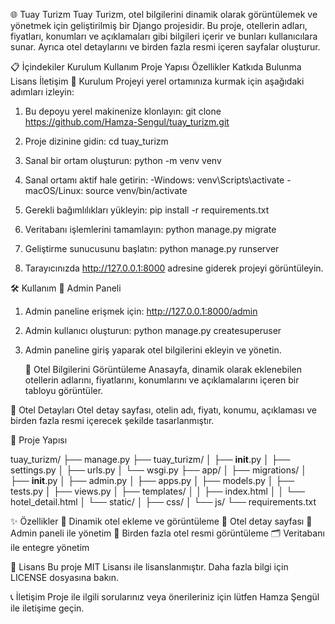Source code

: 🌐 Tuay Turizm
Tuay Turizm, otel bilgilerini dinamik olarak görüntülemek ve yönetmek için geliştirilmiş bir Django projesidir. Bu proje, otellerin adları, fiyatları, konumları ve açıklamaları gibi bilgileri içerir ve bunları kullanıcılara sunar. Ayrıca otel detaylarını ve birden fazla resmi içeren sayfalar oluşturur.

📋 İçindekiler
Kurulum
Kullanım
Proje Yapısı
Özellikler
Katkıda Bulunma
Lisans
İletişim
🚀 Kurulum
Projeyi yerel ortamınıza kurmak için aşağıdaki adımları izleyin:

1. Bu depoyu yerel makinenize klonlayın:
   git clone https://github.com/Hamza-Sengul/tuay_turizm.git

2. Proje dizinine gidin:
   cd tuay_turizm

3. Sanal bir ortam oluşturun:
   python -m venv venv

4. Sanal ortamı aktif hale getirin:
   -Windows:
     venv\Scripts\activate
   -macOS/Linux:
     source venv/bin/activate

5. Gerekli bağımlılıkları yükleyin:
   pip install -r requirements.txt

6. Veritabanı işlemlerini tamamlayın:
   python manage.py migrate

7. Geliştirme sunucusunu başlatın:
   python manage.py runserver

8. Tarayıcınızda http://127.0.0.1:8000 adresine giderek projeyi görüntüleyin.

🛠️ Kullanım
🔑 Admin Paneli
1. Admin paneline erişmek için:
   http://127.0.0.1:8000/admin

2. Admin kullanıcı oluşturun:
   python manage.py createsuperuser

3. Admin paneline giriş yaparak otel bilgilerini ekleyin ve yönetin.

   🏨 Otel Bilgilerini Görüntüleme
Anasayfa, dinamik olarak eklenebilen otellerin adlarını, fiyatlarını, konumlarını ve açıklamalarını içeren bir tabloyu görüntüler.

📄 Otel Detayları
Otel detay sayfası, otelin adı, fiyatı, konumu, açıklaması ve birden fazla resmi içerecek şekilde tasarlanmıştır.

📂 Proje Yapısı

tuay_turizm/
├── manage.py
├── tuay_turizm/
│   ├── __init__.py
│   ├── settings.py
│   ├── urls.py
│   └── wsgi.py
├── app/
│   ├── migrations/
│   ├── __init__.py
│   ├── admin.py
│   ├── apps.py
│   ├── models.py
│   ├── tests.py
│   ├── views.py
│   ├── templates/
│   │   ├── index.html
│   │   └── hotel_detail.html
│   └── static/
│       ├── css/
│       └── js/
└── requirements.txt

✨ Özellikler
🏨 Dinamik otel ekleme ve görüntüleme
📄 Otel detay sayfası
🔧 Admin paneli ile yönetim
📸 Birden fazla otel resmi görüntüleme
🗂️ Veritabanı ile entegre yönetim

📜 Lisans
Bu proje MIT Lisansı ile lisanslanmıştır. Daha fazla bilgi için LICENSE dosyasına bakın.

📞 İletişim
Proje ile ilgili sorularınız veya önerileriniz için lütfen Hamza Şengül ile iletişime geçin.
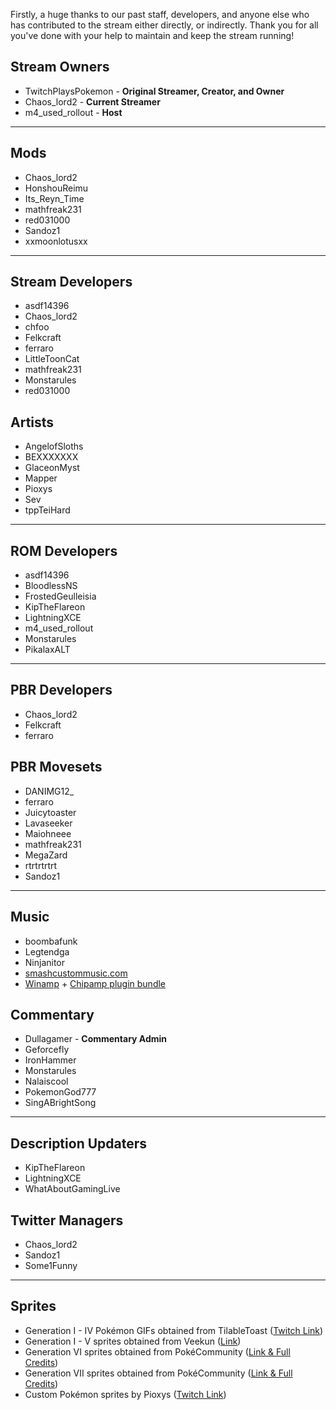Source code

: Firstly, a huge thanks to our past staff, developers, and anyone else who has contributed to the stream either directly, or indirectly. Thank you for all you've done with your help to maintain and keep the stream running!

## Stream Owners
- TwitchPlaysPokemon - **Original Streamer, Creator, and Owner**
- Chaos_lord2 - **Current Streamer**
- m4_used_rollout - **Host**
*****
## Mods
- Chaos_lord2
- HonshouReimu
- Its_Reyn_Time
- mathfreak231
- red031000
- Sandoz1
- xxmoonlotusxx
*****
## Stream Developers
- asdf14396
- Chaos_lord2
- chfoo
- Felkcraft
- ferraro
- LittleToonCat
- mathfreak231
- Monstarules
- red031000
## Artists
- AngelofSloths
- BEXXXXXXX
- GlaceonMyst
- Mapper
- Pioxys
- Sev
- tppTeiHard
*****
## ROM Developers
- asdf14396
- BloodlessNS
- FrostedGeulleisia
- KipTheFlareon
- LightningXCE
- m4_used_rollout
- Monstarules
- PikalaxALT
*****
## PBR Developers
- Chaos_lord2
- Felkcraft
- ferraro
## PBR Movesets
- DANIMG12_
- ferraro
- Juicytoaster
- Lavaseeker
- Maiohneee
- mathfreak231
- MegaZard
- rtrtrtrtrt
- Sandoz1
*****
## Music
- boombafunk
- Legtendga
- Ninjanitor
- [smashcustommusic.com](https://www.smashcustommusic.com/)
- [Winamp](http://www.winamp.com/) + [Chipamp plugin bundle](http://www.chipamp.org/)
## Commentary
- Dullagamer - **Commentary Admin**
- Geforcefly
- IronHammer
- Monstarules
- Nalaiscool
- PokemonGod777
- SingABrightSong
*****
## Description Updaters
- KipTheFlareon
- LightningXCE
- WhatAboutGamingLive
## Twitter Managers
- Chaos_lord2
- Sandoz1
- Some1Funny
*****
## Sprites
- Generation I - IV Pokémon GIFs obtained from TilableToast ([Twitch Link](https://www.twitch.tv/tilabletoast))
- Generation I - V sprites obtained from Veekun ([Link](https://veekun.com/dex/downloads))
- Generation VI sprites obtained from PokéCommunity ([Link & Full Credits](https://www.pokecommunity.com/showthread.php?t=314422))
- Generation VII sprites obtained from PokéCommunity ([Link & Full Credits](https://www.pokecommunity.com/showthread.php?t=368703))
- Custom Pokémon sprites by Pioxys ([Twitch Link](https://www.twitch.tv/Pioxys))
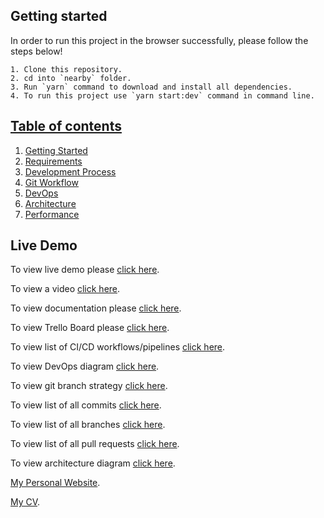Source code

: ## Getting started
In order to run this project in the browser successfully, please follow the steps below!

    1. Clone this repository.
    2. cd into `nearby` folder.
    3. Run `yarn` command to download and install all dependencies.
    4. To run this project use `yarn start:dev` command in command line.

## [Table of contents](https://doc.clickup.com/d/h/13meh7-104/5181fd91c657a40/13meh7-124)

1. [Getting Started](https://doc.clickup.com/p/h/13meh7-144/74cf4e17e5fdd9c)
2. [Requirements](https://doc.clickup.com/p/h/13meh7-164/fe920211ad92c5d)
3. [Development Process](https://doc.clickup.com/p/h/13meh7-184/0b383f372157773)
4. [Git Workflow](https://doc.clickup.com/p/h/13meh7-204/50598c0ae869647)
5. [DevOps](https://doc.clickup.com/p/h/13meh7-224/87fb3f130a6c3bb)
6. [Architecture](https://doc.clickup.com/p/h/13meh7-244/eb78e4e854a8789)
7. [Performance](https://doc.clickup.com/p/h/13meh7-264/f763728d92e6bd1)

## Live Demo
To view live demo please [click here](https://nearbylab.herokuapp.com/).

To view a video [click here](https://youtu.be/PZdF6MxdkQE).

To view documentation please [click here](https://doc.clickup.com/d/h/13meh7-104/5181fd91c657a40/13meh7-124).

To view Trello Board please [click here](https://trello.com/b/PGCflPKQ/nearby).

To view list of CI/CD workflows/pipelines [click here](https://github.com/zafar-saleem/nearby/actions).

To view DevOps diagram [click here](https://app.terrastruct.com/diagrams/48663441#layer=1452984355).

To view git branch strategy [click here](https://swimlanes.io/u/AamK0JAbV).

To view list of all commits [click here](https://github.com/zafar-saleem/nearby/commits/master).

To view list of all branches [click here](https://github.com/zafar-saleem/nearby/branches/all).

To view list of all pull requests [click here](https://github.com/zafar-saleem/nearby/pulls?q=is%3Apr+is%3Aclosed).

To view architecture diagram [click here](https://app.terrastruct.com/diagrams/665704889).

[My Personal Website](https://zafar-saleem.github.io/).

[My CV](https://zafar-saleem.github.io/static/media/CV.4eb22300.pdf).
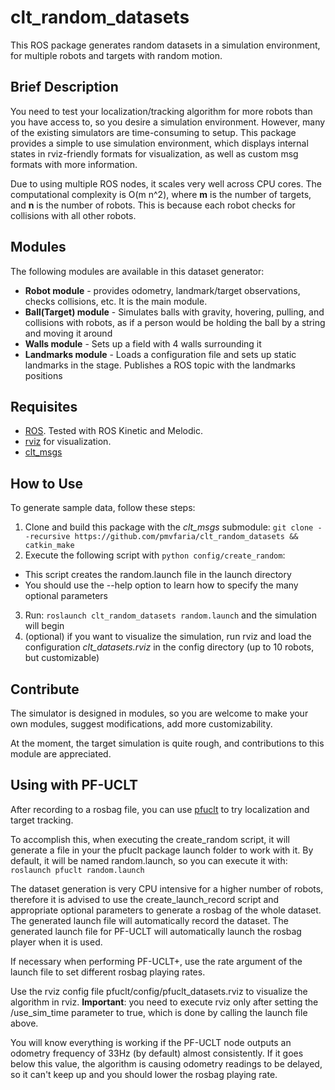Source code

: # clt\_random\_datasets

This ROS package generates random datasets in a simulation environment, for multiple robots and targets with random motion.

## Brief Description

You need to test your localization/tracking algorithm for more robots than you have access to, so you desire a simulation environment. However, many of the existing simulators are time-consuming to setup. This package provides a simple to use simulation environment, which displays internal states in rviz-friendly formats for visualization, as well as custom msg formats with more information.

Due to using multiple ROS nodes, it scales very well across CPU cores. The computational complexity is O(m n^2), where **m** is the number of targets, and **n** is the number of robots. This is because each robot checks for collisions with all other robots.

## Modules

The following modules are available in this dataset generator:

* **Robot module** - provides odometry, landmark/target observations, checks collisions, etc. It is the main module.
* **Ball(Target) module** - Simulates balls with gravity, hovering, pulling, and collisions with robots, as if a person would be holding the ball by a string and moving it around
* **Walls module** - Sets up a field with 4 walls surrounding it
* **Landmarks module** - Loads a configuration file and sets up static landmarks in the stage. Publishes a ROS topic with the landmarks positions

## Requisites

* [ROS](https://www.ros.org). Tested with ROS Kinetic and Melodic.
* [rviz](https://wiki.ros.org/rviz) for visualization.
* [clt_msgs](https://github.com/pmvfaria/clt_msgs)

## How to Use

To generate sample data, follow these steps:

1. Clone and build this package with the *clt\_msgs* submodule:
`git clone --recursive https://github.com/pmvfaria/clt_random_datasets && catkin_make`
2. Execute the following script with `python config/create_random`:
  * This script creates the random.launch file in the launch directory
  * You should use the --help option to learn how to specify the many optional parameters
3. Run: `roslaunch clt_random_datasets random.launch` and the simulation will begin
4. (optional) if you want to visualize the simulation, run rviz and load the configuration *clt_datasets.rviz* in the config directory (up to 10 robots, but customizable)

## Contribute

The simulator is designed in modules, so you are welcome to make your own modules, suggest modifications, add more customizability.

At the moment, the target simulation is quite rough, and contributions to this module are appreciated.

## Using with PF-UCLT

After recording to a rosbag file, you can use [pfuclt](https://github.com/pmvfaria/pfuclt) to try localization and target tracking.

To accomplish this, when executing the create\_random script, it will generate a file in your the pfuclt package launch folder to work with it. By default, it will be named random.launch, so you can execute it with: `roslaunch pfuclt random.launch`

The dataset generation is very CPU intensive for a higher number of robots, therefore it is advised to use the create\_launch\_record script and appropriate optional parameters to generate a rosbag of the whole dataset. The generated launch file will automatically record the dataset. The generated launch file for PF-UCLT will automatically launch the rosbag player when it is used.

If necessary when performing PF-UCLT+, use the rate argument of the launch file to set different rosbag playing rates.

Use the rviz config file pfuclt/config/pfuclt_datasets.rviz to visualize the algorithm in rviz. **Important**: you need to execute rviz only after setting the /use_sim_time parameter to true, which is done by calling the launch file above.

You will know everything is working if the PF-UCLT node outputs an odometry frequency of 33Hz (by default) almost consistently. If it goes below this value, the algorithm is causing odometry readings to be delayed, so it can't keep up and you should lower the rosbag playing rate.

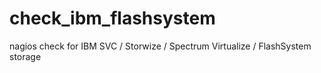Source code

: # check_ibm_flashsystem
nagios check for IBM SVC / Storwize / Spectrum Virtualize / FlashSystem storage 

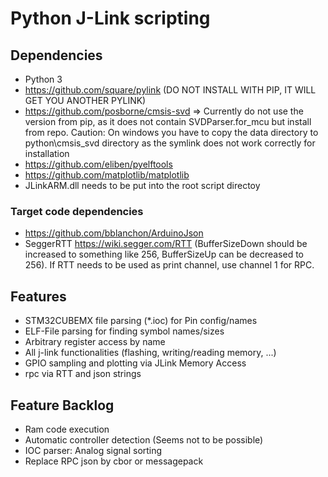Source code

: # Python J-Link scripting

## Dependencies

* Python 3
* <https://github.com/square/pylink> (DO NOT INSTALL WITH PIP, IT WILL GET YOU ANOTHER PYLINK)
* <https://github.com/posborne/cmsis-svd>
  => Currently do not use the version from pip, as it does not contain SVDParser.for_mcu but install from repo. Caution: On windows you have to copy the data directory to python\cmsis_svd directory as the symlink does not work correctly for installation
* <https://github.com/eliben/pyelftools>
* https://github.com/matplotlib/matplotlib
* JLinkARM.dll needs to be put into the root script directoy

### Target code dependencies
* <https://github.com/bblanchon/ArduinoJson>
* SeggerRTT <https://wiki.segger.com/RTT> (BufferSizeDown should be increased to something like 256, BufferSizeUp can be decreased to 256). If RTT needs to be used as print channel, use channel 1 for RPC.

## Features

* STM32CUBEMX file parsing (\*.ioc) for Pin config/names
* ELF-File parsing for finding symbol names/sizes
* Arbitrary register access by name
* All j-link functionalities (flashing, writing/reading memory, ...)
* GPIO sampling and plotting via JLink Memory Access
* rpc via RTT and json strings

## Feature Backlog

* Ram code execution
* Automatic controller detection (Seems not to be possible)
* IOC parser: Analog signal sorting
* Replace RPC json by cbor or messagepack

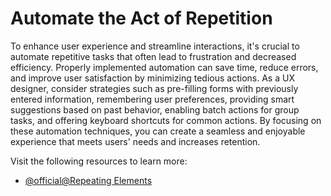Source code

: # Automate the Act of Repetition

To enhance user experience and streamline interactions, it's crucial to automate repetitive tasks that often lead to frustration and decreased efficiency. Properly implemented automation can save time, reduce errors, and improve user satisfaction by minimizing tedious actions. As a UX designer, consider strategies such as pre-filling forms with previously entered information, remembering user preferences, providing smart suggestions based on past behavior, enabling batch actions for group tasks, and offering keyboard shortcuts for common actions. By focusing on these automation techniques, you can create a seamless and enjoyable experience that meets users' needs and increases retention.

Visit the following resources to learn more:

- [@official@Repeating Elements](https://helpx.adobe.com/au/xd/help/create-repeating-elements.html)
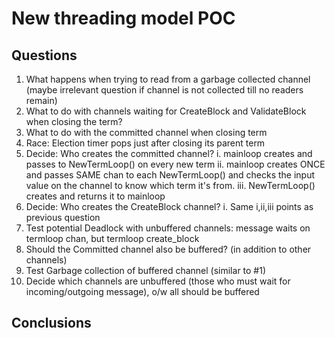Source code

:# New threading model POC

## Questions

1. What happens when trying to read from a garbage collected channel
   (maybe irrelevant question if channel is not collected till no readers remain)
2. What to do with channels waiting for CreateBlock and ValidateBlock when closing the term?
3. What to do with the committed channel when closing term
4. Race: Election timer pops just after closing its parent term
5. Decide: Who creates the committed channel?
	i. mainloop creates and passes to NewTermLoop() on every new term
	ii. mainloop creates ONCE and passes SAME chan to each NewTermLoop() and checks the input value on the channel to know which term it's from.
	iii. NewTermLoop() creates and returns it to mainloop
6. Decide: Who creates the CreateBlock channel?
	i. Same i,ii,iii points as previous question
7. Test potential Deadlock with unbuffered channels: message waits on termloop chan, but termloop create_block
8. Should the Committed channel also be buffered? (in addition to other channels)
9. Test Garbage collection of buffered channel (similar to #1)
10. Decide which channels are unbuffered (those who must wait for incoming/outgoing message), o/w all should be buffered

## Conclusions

····················

Reproduce each line of the records in which the string "için" appears.

Solution ::
Tuay Turizm, otel bilgilerini dinamik olarak görüntülemek ve yönetmek için geliştirilmiş bir Django projesidir. Bu proje, otellerin adları, fiyatları, konumları ve açıklamaları gibi bilgileri içerir ve bunları kullanıcılara sunar. Ayrıca otel detaylarını ve birden fazla resmi içeren sayfalar oluşturur.
Projeyi yerel ortamınıza kurmak için aşağıdaki adımları izleyin:
1. Admin paneline erişmek için:
Bu proje MIT Lisansı ile lisanslanmıştır. Daha fazla bilgi için LICENSE dosyasına bakın.
Proje ile ilgili sorularınız veya önerileriniz için lütfen Hamza Şengül ile iletişime geçin.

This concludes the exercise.